In [1]:
from transformers import BigBirdForPreTraining, FlaxBigBirdForPreTraining, FlaxBigBirdForQuestionAnswering, BigBirdForQuestionAnswering
import numpy as np
import jax
import torch
import jax.numpy as jnp

MODEL_ID = "google/bigbird-base-trivia-itc"

def get_difference(torch_array, jx_array):
    torch_array = torch_array.detach().numpy()
    jx_array = np.array(jx_array)
    return np.max(torch_array - jx_array)

In [2]:
fx_model = FlaxBigBirdForQuestionAnswering.from_pretrained(MODEL_ID, attention_type="block_sparse", from_pt=True, hidden_act="gelu_new")
model = BigBirdForQuestionAnswering.from_pretrained(MODEL_ID, attention_type="block_sparse", hidden_act="gelu_new")

Some weights of the model checkpoint at google/bigbird-base-trivia-itc were not used when initializing FlaxBigBirdForQuestionAnswering: {('bert', 'embeddings', 'position_ids')}
- This IS expected if you are initializing FlaxBigBirdForQuestionAnswering from the checkpoint of a model trained on another task or with another architecture (e.g. initializing a BertForSequenceClassification model from a BertForPreTraining model).
- This IS NOT expected if you are initializing FlaxBigBirdForQuestionAnswering from the checkpoint of a model that you expect to be exactly identical (initializing a BertForSequenceClassification model from a BertForSequenceClassification model).


In [3]:
np.random.seed(0)
array = np.random.randint(1, 1024, size=(1, 768))

jx_array = jnp.array(array)
torch_array = torch.tensor(array, dtype=torch.long)

jx_array.shape, torch_array.shape

((1, 768), torch.Size([1, 768]))

In [4]:
fx_out = fx_model(jx_array)
# fx_out

In [5]:
with torch.no_grad():
    torch_out = model(torch_array)
# torch_out

In [6]:
print("difference in inputs:", get_difference(torch_array, jx_array))

print("difference in start logits", get_difference(torch_out["start_logits"], fx_out["start_logits"]))

print("difference in end logits", get_difference(torch_out["end_logits"], fx_out["end_logits"]))

# print("difference in logits:", get_difference(torch_out["prediction_logits"], fx_out["prediction_logits"]))

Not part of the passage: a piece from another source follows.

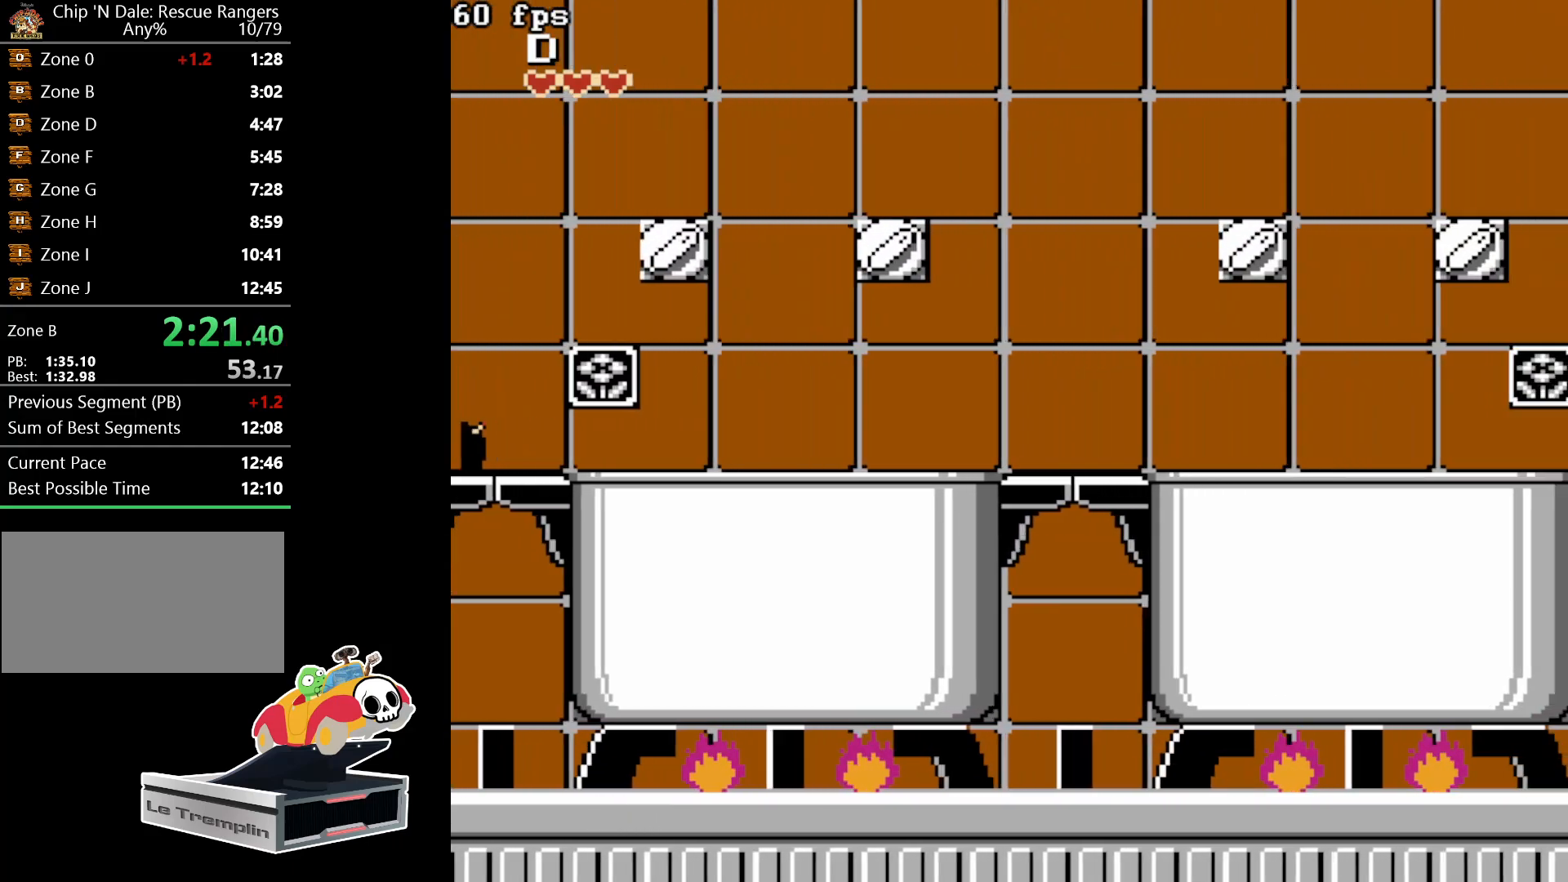
{"buttons": ["A", "DPAD_RIGHT"], "events": [[83, "A", "up"], [450, "A", "down"]]}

# print("difference in seq-logits:", get_difference(torch_out["seq_relationship_logits"], fx_out["seq_relationship_logits"]))

difference in inputs: 0
difference in start logits 1.335144e-05
difference in end logits 1.04904175e-05


In [7]:
fx_out["start_logits"].shape, fx_out["end_logits"].shape

((1, 768), (1, 768))